*Exercise inputs*:
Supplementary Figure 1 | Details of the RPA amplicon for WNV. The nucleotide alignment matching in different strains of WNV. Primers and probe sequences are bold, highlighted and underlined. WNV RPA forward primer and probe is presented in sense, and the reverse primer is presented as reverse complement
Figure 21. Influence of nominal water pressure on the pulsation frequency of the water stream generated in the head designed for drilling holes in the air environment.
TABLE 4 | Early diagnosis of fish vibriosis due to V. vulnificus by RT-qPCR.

* * *

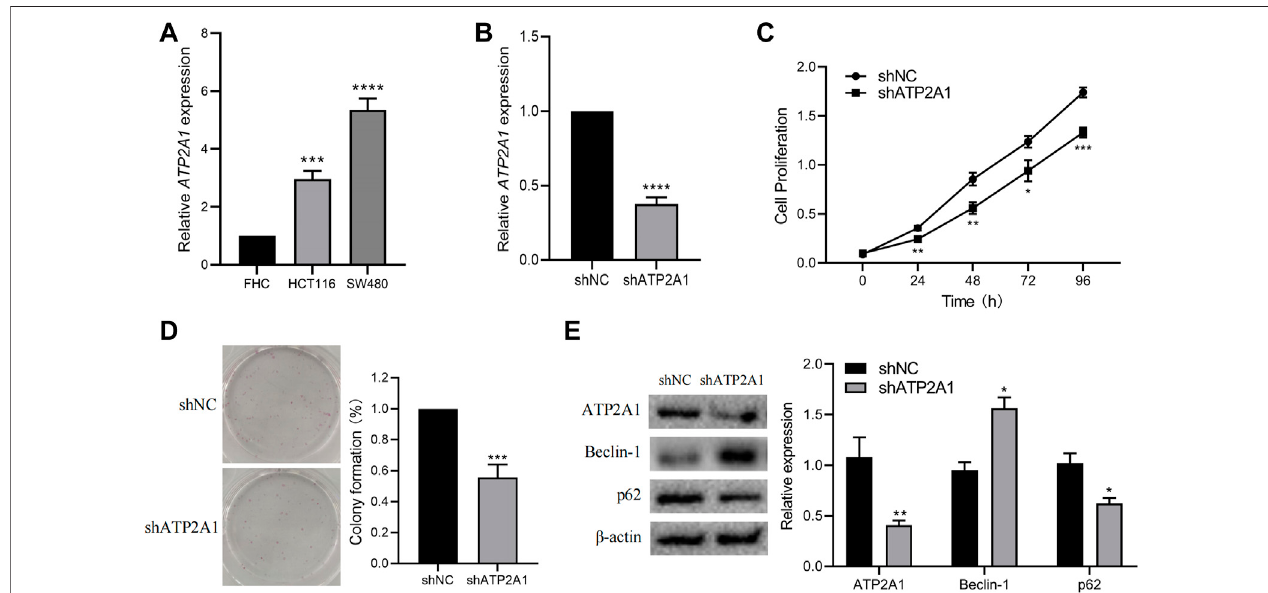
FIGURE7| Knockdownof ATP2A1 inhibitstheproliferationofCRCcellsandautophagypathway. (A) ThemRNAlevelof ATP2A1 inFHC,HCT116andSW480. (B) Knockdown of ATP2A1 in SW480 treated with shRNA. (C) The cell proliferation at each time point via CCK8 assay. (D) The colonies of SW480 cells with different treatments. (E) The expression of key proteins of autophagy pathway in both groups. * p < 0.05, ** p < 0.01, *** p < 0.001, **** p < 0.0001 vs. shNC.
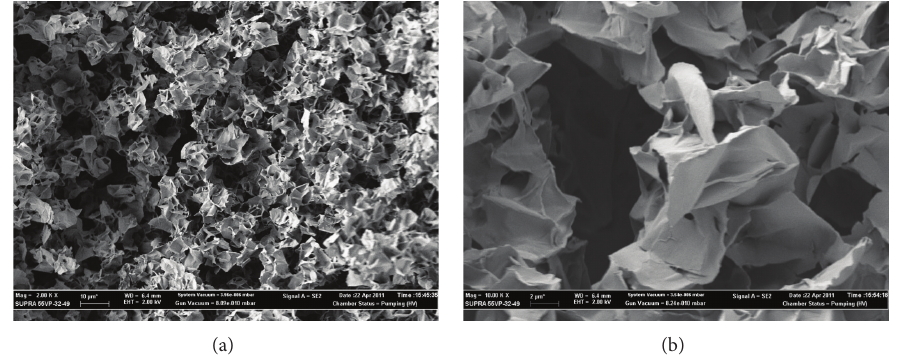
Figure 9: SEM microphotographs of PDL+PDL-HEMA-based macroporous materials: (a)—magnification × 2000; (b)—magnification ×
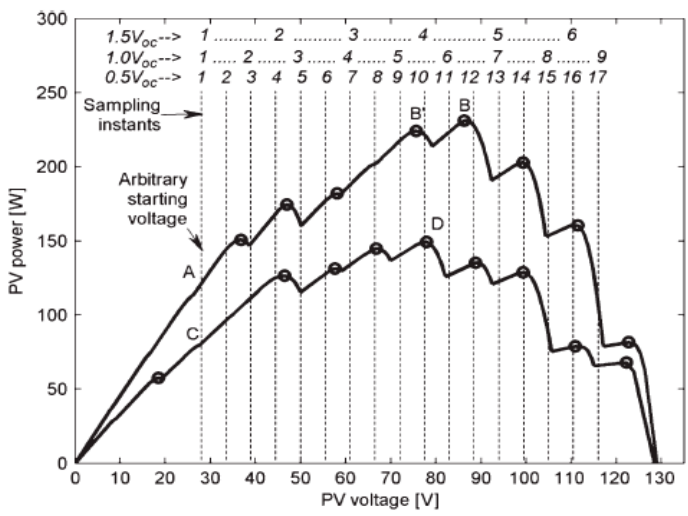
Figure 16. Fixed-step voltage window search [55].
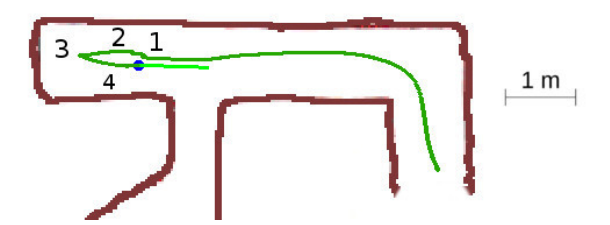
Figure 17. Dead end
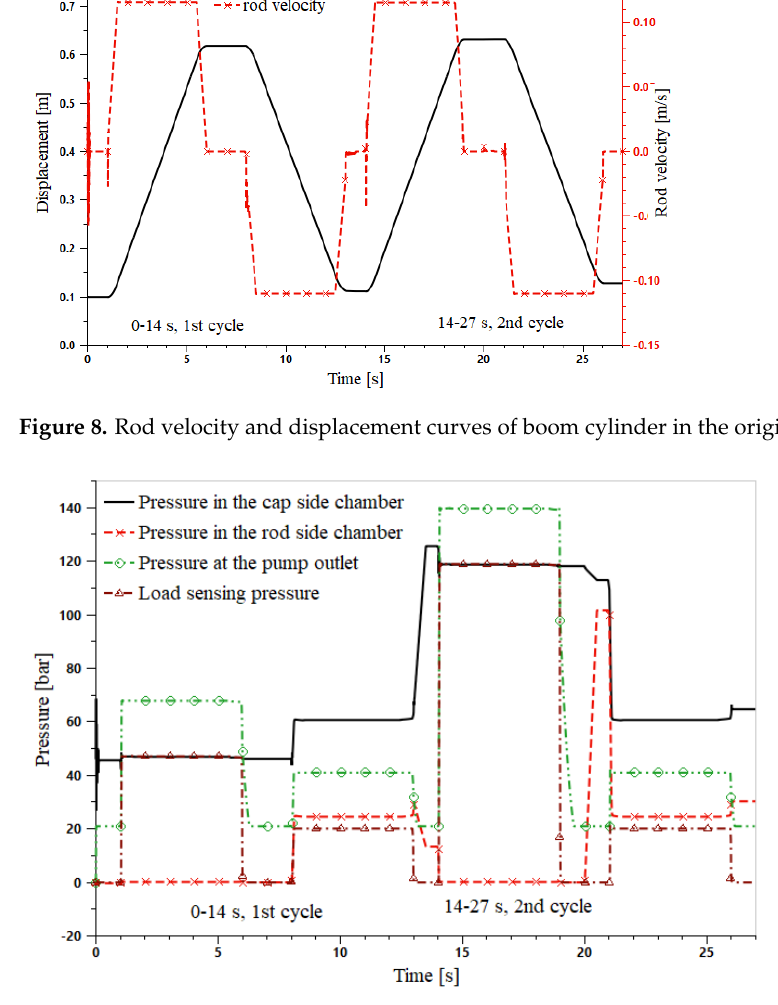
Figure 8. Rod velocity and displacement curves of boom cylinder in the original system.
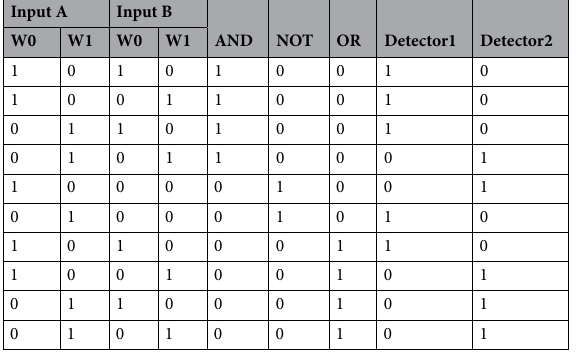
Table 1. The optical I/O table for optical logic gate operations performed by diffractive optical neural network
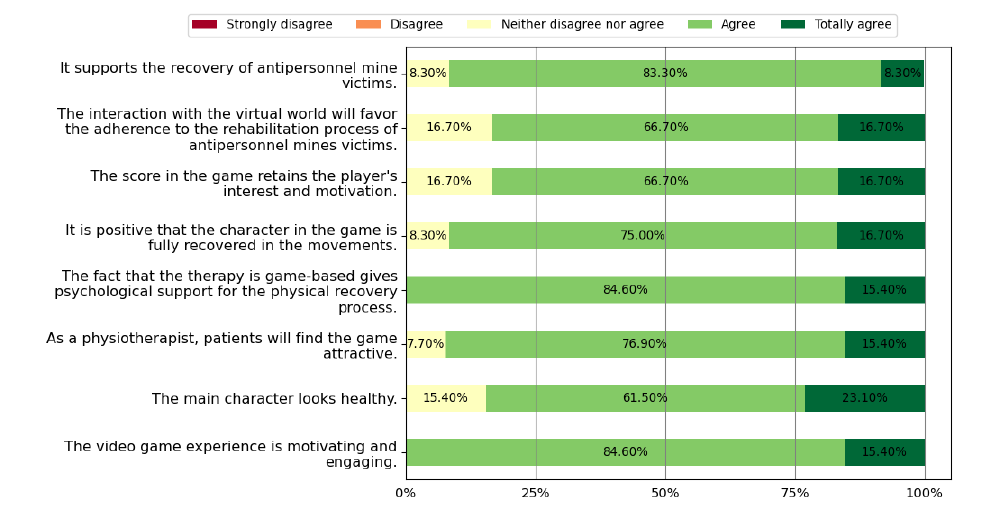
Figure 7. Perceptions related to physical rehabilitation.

==

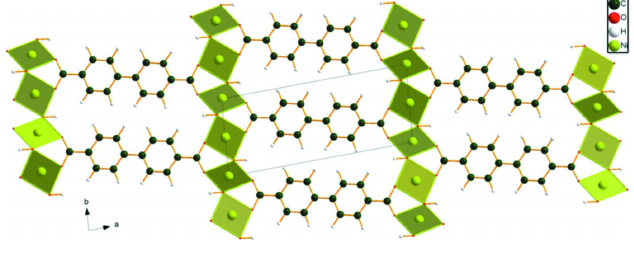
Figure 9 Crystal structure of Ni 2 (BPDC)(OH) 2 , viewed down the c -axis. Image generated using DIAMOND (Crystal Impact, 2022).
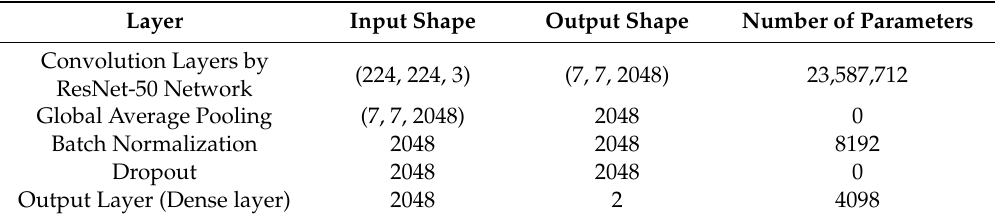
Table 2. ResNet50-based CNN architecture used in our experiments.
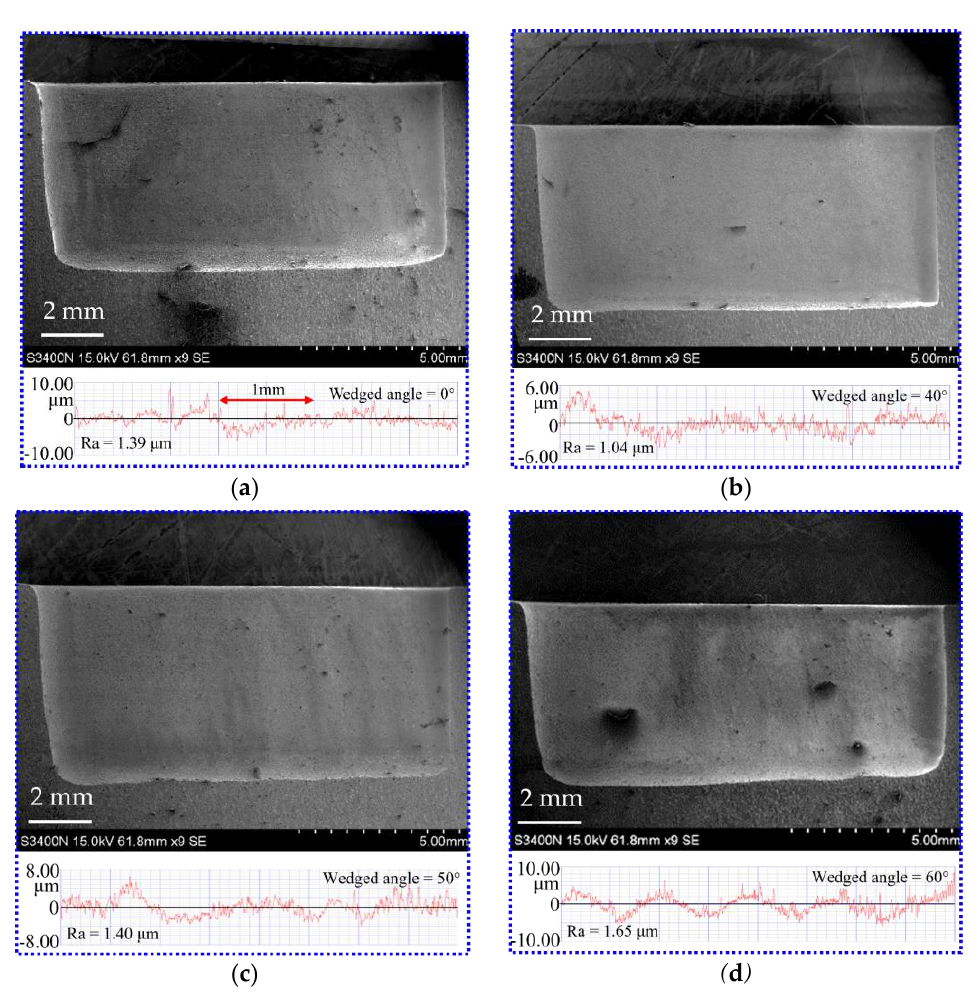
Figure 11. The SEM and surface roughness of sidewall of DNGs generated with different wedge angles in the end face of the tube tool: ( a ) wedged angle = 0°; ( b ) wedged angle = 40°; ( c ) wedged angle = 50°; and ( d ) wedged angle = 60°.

*Task to complete*: The lines above starting at the one that contains "Figure 21. Influence" and ending at the one that contains "TABLE 4 | Early" must be transcribed exactly, and no other lines may appear.

*Your response*:
Figure 21. Influence of nominal water pressure on the pulsation frequency of the water stream generated in the head designed for drilling holes in the air environment.
TABLE 4 | Early diagnosis of fish vibriosis due to V. vulnificus by RT-qPCR.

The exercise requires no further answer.